A black sky melts on another Portland night, but in the dark, there is no rain until you feel it. What am I to do as I'm walking here with you?
I let the rain wash over me, though it's less a choice than a reality of winter.
As you pause to enjoy the sight of the rain under a streetlight, I long to see the details that drop from your stories.
I bring the conversation into the light; a decision I will soon regret. The walk from park to pub is easier than the talk from present to past.
And I think words I would never say.
Hey Mary Ann, I don't know if I can.
Though I see just what you need, I can see I'm not the man.
The ex who deeply hurt you, well his deeds have hurt me too;
I had no way of knowing till we spoke of something true.
The distance between two people isn't always measured in inches.
Where are you now?
I am here and all is well, but you're still lost in a private hell. I can see it all while under the light.

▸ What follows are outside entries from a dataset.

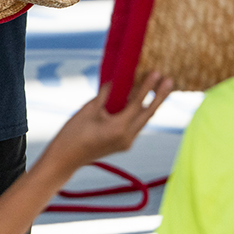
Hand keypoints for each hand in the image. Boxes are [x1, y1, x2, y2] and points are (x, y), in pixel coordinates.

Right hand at [42, 72, 173, 169]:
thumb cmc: (72, 134)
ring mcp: (126, 143)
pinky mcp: (123, 144)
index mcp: (118, 129)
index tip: (157, 73)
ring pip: (143, 120)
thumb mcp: (88, 109)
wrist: (64, 160)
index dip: (148, 87)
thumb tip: (118, 81)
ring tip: (162, 87)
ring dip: (152, 104)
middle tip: (170, 80)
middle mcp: (127, 138)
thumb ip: (106, 95)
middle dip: (159, 96)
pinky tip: (143, 100)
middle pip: (148, 114)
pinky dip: (140, 112)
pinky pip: (136, 125)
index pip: (137, 104)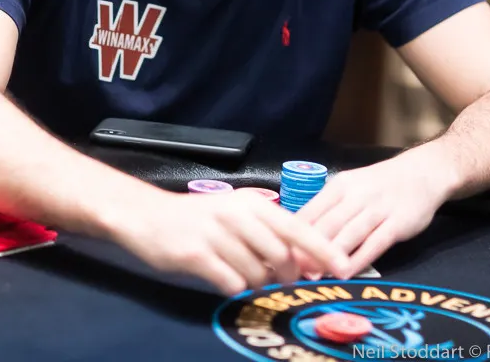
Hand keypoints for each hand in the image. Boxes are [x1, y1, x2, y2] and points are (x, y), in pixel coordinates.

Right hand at [107, 189, 351, 295]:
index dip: (323, 250)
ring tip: (244, 276)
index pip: (297, 228)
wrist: (147, 216)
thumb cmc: (198, 218)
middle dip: (286, 276)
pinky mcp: (197, 255)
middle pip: (281, 257)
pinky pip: (231, 282)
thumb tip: (302, 260)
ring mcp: (216, 235)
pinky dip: (234, 287)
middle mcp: (237, 215)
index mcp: (251, 203)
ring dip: (257, 284)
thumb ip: (266, 232)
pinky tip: (225, 280)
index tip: (342, 268)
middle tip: (280, 282)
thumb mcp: (235, 214)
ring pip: (257, 274)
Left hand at [296, 149, 456, 277]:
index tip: (280, 254)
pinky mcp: (398, 223)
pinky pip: (375, 243)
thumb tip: (298, 234)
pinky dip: (359, 259)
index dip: (293, 234)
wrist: (423, 172)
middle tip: (293, 270)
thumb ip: (329, 209)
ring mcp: (378, 209)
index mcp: (340, 186)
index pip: (311, 210)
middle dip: (308, 248)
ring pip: (349, 234)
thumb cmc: (380, 185)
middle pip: (327, 224)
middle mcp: (357, 195)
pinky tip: (347, 273)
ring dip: (331, 256)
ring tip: (315, 275)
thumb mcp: (351, 187)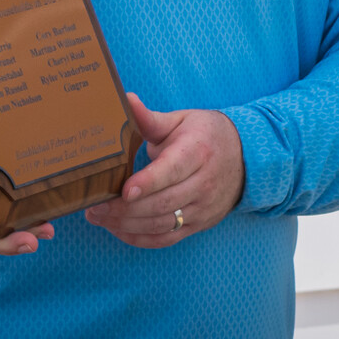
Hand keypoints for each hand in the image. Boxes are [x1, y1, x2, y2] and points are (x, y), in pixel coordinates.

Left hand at [85, 93, 243, 247]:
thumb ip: (150, 118)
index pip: (172, 171)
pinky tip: (119, 230)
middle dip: (125, 209)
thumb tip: (125, 99)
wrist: (244, 156)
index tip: (124, 190)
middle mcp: (203, 183)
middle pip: (162, 203)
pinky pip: (167, 239)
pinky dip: (140, 239)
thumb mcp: (180, 121)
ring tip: (99, 218)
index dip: (148, 182)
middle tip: (94, 207)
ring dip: (127, 226)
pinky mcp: (199, 224)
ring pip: (162, 224)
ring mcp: (203, 207)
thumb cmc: (203, 135)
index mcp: (197, 152)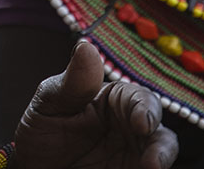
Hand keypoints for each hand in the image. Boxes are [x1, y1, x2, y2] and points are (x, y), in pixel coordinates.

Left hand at [11, 40, 177, 168]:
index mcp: (113, 99)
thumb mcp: (50, 104)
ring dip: (161, 158)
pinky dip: (150, 167)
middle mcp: (129, 124)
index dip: (144, 108)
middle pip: (157, 127)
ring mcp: (133, 151)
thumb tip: (86, 47)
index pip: (137, 98)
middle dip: (160, 142)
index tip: (141, 123)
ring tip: (152, 168)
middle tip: (153, 159)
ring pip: (161, 150)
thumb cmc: (43, 131)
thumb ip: (72, 82)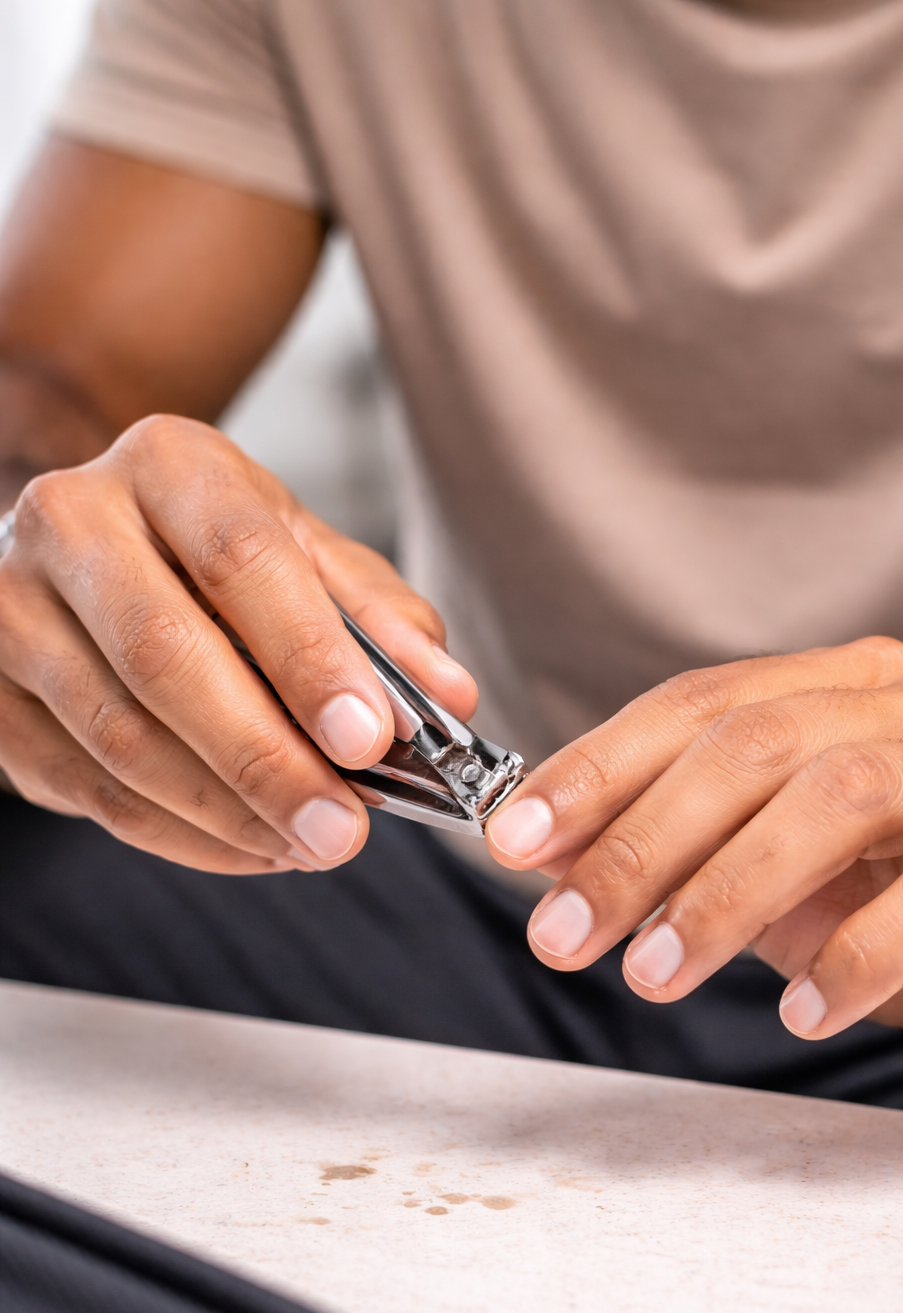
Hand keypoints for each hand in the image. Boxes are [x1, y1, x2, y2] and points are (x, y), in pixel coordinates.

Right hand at [0, 415, 475, 872]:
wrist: (88, 549)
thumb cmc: (215, 554)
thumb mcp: (306, 557)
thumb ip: (380, 618)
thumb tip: (448, 696)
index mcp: (167, 464)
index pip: (238, 557)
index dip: (308, 655)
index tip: (371, 740)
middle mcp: (69, 519)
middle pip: (164, 654)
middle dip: (265, 758)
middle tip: (344, 830)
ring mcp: (8, 607)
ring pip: (118, 736)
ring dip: (226, 812)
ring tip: (309, 846)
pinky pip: (86, 789)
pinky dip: (179, 835)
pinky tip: (250, 847)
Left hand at [486, 638, 902, 1102]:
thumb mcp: (791, 890)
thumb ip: (695, 863)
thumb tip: (559, 862)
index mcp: (856, 691)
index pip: (704, 705)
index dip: (600, 769)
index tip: (515, 839)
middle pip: (760, 743)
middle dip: (642, 839)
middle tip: (565, 929)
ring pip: (846, 796)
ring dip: (729, 891)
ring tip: (658, 973)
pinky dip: (862, 951)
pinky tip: (806, 1010)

The years have left you wounded more than makeup can disguise. You suspect you will be wounded by the deeds of future guys.
What am I to do?
I steer us clear of the streetlight, as the melting black sky returns to wash the details away.

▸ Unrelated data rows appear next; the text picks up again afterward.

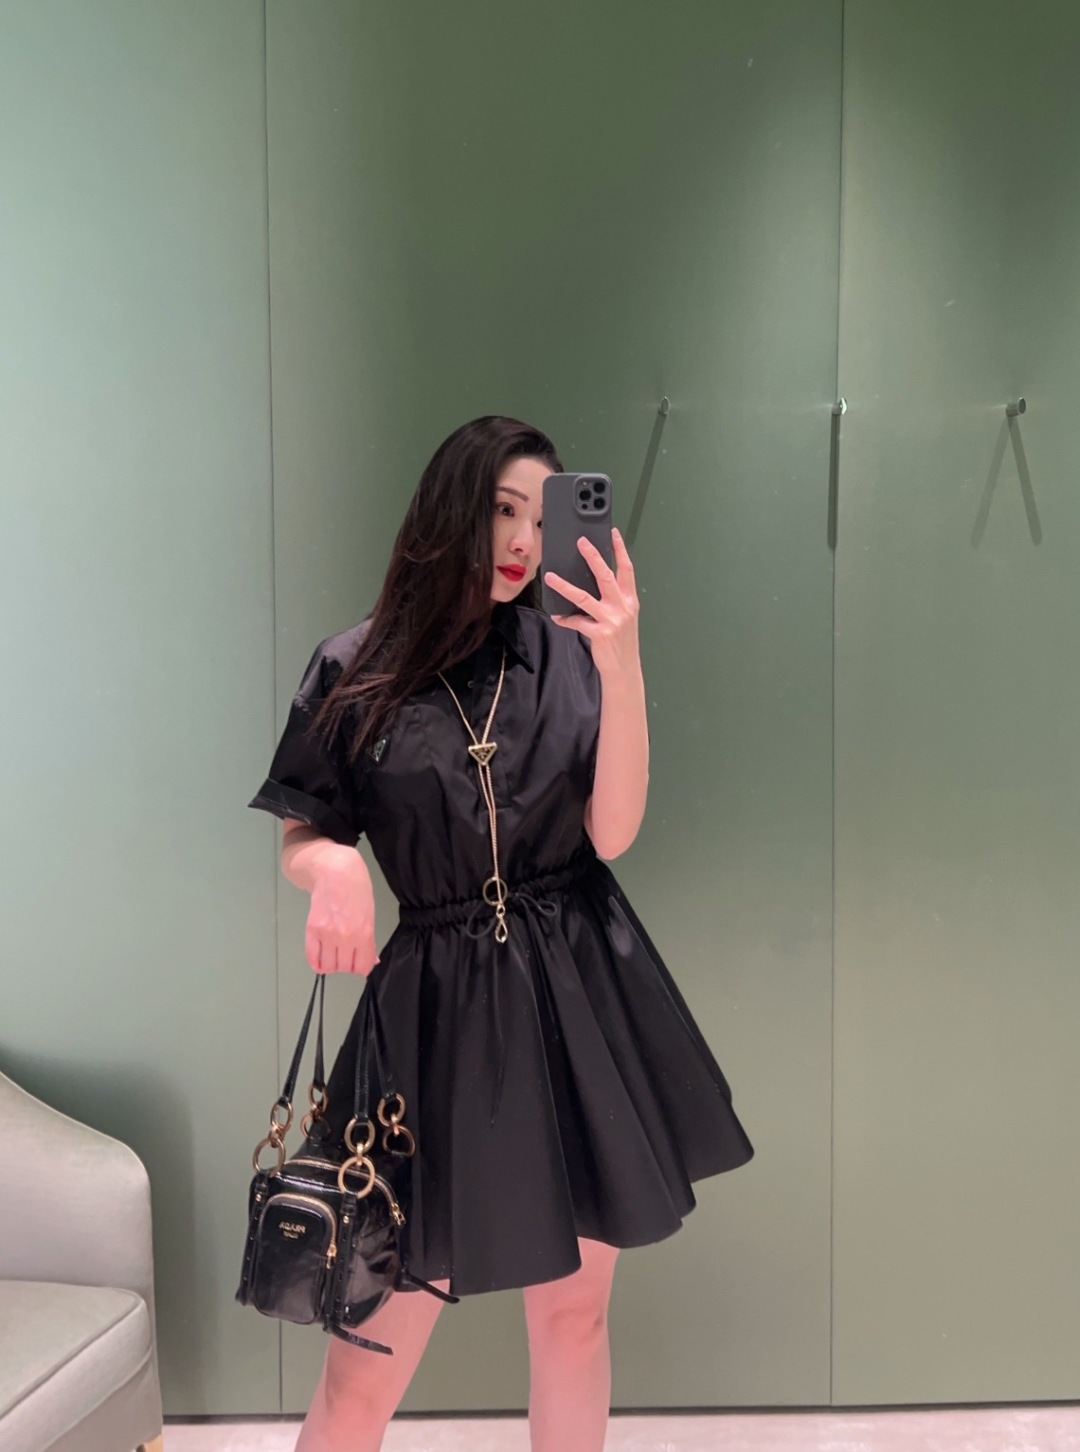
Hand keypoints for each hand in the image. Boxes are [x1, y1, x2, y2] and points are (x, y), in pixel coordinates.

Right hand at [305, 853, 379, 975]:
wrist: (336, 870)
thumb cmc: (357, 888)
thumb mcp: (370, 914)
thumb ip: (369, 940)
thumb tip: (371, 960)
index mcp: (364, 933)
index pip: (363, 966)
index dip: (361, 967)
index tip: (359, 964)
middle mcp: (345, 937)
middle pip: (345, 968)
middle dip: (346, 966)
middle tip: (346, 957)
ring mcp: (327, 934)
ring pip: (329, 967)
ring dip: (331, 965)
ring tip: (333, 955)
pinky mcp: (312, 929)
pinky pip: (312, 957)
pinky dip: (316, 964)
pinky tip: (320, 960)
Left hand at [544, 527, 640, 676]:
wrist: (624, 668)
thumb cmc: (621, 641)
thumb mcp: (624, 616)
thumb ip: (614, 599)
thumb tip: (592, 581)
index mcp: (630, 600)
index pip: (627, 569)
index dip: (620, 550)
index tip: (613, 533)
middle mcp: (623, 607)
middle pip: (606, 576)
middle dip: (593, 557)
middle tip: (581, 542)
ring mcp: (611, 620)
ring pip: (584, 597)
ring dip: (565, 586)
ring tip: (551, 577)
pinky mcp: (599, 633)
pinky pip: (577, 622)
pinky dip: (565, 619)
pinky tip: (557, 616)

I'd love to love you more than you've ever known. That's what I have to give; nothing more, but nothing less. Don't think I didn't feel that spark when you took my hand. But it's not the rain that so quickly washes your flame away.
Cold hands find warm pockets, but a cold heart lingers. Maybe someday you'll set it free. If that day comes, please look for me. I'll be standing under a streetlight, ready to show you how beautiful the here and now can be.